**What is being asked:** The copy you return should hold only the lines from the top of the data below through the line with "l. IGST: Integrated", each duplicated exactly and with no pictures.

↓

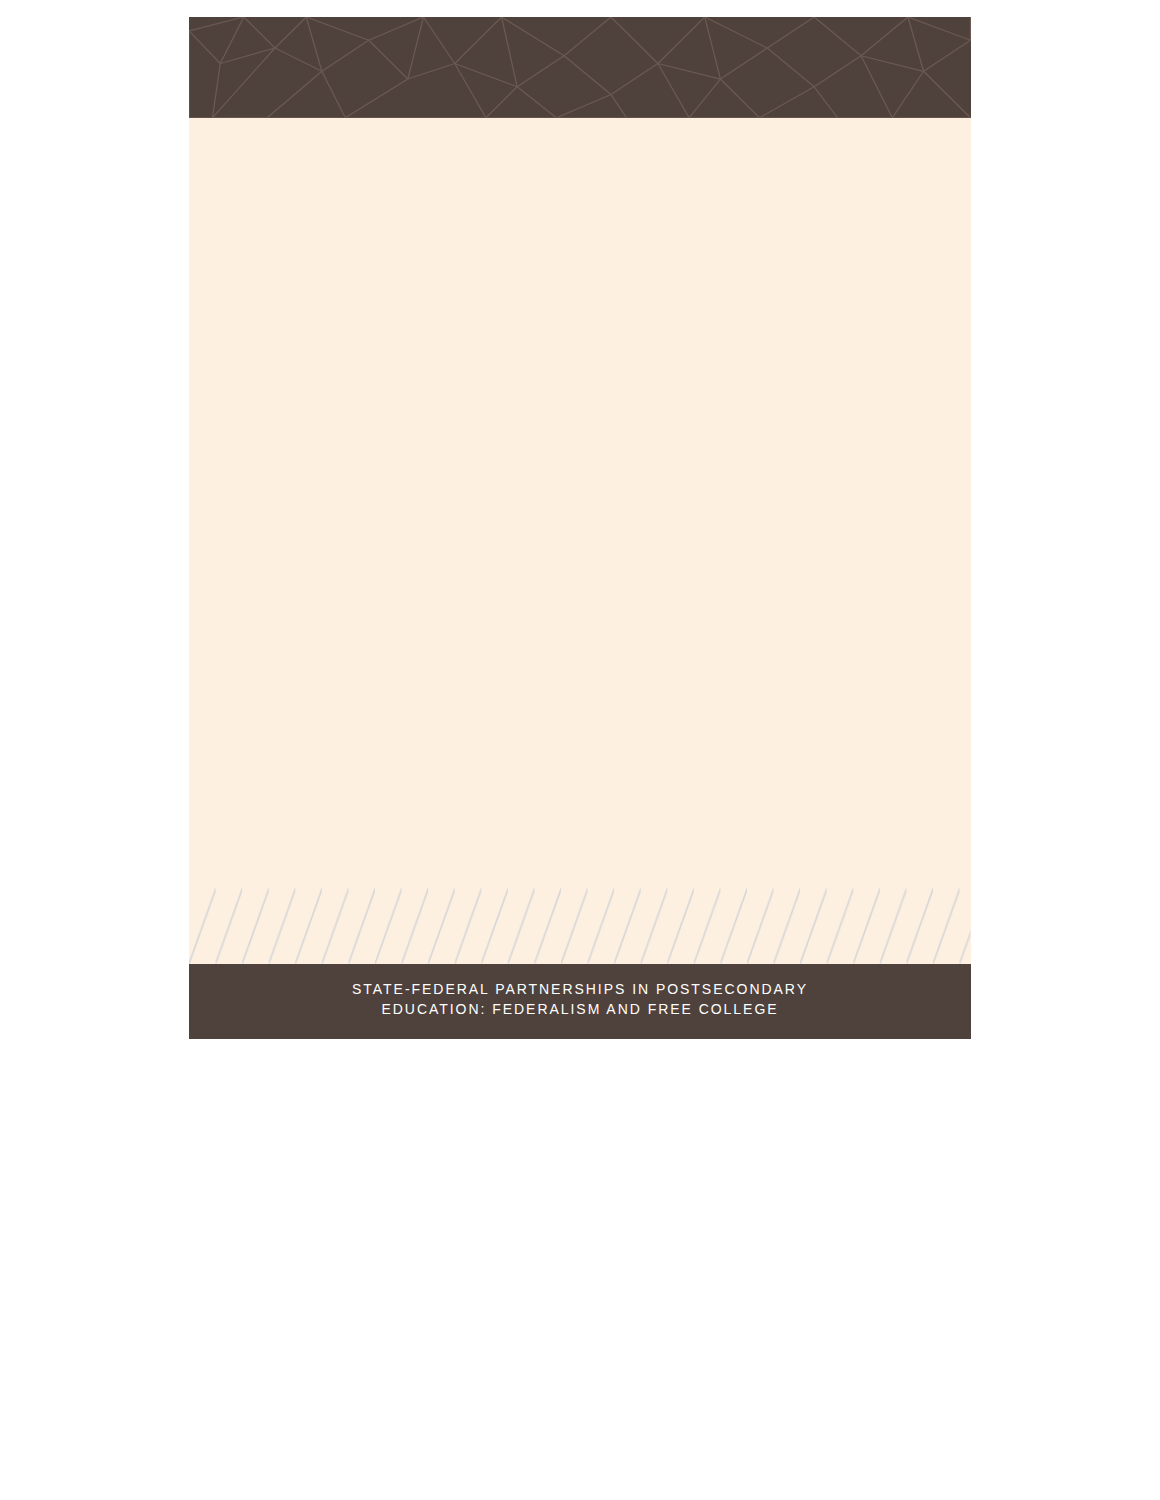State-Federal Partnerships in Postsecondary
Education: Federalism and Free College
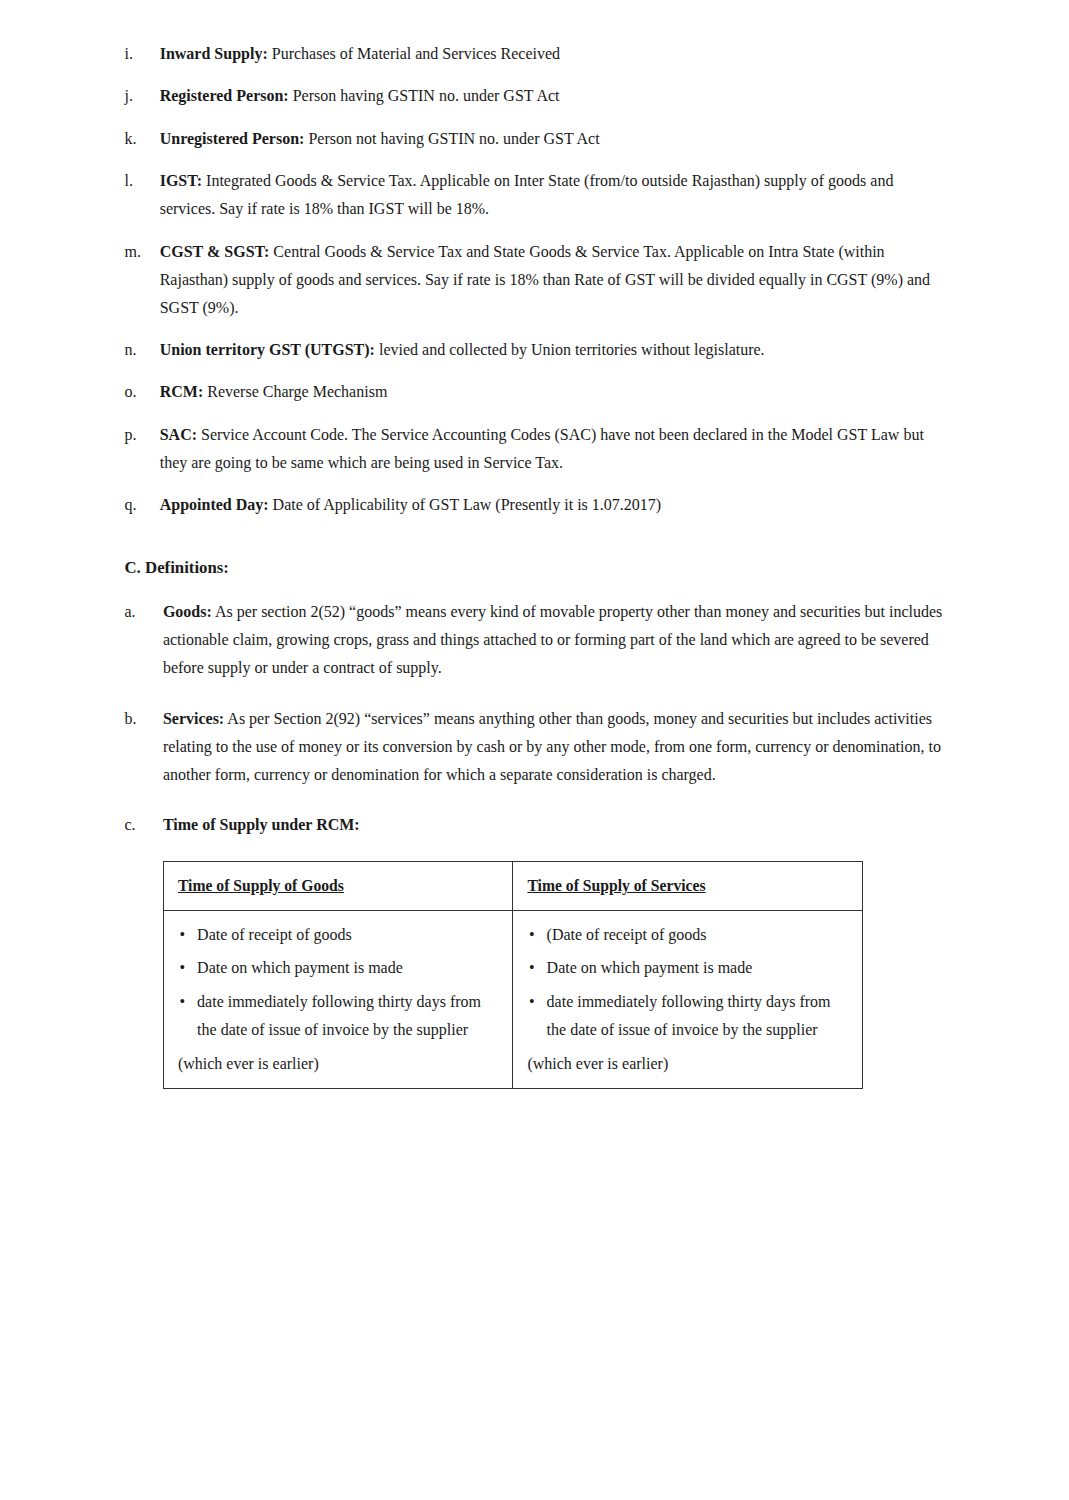i. Inward Supply: Purchases of Material and Services Received
j. Registered Person: Person having GSTIN no. under GST Act
k. Unregistered Person: Person not having GSTIN no. under GST Act
l. IGST: Integrated Goods & Service Tax. Applicable on Inter State (from/to outside Rajasthan) supply of goods and services. Say if rate is 18% than IGST will be 18%.
m. CGST & SGST: Central Goods & Service Tax and State Goods & Service Tax. Applicable on Intra State (within Rajasthan) supply of goods and services. Say if rate is 18% than Rate of GST will be divided equally in CGST (9%) and SGST (9%).
n. Union territory GST (UTGST): levied and collected by Union territories without legislature.
o. RCM: Reverse Charge Mechanism
p. SAC: Service Account Code. The Service Accounting Codes (SAC) have not been declared in the Model GST Law but they are going to be same which are being used in Service Tax.
q. Appointed Day: Date of Applicability of GST Law (Presently it is 1.07.2017)
C. Definitions:
a. Goods: As per section 2(52) “goods” means every kind of movable property other than money and securities but includes actionable claim, growing crops, grass and things attached to or forming part of the land which are agreed to be severed before supply or under a contract of supply.
b. Services: As per Section 2(92) “services” means anything other than goods, money and securities but includes activities relating to the use of money or its conversion by cash or by any other mode, from one form, currency or denomination, to another form, currency or denomination for which a separate consideration is charged.
c. Time of Supply under RCM:
| Time of Supply of Goods | Time of Supply of Services |
| --- | --- |
| Date of receipt of goods Date on which payment is made date immediately following thirty days from the date of issue of invoice by the supplier (which ever is earlier) | (Date of receipt of goods Date on which payment is made date immediately following thirty days from the date of issue of invoice by the supplier (which ever is earlier) |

↑

**Response to this exercise:**
State-Federal Partnerships in Postsecondary
Education: Federalism and Free College
i. Inward Supply: Purchases of Material and Services Received
j. Registered Person: Person having GSTIN no. under GST Act
k. Unregistered Person: Person not having GSTIN no. under GST Act
l. IGST: Integrated Goods & Service Tax. Applicable on Inter State (from/to outside Rajasthan) supply of goods and services. Say if rate is 18% than IGST will be 18%.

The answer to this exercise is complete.